In choosing who will qualify for the funding, Brenda Bailey, Minister of Jobs, Economic Development and Innovation, said the government will target investments based on their potential to create employment. She said priority will be given to projects that create the most jobs and the most high-paying jobs.

“It could be investing in a forestry so they can upgrade aging equipment to support new product lines or smaller-diameter tree harvesting and manufacturing,” said Bailey. “Or to help a new manufacturing company expand and adopt new technologies and processes.”

Bailey said the province will do what it can to help the 300 workers and their families affected by the PG Pulp closure and assist forestry workers in other parts of the province still struggling with job losses caused mostly by dwindling timber stocks.

“I want you to know that this B.C. Manufacturing Jobs Fund is about creating opportunities for you, because you’re the engine that runs our province and because if you’re not working, our province is not working,” said Bailey. “We will not leave you behind. The premier and our government will have your back.”

Forests Minister Bruce Ralston said the fund will allow companies to roll out ‘shovel-ready projects” that focus on value-added innovation as the forestry industry looks to diversify beyond sawmills and pulp mills now struggling to find economically-viable fibre as a result of beetle infestations and wildfires.

“This could be a pulp mill that wants to retrofit to making paper packaging instead of newsprint, or a sawmill that wants to add a new product line to manufacture mass timber or other specialty wood products,” said Ralston.
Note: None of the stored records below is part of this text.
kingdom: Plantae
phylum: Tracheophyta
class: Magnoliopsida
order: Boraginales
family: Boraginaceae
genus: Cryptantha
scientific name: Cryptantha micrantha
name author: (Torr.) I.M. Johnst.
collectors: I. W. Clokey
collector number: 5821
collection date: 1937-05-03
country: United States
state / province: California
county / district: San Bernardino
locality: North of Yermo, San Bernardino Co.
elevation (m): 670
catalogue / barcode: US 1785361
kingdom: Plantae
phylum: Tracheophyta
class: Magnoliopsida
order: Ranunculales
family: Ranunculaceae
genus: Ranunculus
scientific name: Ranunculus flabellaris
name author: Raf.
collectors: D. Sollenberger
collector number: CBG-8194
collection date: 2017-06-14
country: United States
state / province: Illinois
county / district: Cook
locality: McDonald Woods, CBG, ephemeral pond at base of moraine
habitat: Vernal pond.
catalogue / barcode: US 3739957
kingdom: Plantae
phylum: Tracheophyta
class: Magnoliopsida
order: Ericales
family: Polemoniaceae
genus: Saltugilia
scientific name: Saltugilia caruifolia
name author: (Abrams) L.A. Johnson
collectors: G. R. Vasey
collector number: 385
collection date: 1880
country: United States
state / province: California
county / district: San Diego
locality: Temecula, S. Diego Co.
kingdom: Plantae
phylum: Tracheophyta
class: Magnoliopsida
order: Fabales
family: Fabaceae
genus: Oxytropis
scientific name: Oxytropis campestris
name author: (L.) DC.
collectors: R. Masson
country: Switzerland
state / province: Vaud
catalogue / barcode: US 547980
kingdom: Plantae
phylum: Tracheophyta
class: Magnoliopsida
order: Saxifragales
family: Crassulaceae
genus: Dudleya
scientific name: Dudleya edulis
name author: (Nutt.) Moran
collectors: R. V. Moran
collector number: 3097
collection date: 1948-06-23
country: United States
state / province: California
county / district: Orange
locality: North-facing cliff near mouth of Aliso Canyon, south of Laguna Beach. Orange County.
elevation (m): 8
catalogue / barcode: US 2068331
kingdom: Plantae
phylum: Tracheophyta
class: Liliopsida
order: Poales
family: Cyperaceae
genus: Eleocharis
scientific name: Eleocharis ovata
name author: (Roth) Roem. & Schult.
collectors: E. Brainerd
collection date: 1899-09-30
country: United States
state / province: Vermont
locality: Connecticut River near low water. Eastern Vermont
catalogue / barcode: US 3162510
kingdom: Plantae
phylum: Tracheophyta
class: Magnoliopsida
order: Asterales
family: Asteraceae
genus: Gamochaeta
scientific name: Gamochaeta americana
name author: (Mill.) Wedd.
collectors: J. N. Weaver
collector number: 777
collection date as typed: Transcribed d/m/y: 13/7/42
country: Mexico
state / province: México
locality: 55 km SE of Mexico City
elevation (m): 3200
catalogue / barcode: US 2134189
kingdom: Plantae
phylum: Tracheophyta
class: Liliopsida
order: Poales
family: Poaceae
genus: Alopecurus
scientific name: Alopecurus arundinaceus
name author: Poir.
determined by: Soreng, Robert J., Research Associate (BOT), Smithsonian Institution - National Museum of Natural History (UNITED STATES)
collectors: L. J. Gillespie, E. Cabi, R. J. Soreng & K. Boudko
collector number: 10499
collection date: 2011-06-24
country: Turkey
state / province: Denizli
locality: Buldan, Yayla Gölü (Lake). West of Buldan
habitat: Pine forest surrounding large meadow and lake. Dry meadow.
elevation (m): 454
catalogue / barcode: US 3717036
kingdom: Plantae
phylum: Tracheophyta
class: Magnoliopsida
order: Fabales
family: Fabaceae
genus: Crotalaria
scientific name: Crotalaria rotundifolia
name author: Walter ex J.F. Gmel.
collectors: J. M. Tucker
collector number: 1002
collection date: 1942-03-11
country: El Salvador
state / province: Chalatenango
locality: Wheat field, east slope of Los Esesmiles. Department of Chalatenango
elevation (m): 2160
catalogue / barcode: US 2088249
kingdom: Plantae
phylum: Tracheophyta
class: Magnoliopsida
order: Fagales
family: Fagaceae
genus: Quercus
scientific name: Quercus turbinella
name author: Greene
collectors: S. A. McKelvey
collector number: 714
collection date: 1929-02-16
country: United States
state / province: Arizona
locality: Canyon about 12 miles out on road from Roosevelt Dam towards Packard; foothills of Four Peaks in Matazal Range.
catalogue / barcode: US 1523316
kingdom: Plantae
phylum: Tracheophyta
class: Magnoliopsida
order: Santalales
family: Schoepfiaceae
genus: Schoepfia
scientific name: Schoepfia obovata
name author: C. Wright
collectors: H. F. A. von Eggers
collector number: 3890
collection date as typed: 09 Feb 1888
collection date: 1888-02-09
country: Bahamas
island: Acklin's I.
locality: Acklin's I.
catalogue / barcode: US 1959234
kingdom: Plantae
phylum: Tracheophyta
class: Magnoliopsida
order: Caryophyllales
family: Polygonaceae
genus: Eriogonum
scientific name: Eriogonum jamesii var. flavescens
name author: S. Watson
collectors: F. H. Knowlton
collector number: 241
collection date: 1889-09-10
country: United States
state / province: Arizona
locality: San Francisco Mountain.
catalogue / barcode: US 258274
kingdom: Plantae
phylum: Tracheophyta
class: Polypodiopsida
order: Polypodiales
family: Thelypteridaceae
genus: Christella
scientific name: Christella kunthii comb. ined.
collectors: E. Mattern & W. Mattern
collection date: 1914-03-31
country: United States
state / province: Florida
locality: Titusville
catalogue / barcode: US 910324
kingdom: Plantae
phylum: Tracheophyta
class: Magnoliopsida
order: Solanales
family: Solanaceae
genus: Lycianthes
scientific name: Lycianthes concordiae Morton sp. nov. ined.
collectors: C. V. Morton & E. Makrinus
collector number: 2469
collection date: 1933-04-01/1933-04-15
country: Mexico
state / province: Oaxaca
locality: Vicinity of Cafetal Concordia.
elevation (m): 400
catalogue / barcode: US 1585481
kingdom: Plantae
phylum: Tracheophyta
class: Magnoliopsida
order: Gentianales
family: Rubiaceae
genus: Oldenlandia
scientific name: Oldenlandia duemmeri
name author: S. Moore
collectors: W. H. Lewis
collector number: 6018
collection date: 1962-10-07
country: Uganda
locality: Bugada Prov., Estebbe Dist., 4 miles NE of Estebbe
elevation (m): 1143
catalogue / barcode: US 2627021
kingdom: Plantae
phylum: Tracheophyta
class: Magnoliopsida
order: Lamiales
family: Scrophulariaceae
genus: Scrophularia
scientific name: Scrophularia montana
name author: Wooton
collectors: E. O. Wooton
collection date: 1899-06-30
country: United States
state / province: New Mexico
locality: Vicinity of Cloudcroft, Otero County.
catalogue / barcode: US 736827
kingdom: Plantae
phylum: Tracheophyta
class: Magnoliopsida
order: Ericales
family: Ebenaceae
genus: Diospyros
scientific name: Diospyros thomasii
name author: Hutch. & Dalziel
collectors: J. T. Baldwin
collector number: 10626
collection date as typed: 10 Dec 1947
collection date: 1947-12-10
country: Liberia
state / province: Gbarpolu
“These investments will create good opportunities and good family-supporting jobs,” he said. “We know the industry is clearly facing challenges. Lumber prices have plummeted compared to what they were a year ago and the annual allowable cut has declined due to the end of the beetle-kill harvest an unprecedented wildfires across the province. But we also know forestry will remain a foundation of B.C.’s economy for generations to come.

“By driving new investments and innovation we can make sure that more value-added products are manufactured in British Columbia, fewer raw logs are exported each year, and most importantly, more jobs are created for every tree harvested.”

It was Eby’s first official visit to Prince George since he was sworn in as Premier on Nov. 17 to replace John Horgan. He will address the forum delegates in an evening speech tonight at the Prince George Civic and Conference Centre. A rally to protest closure of the PG Pulp mill is planned for the same time at the adjacent Canada Games Plaza.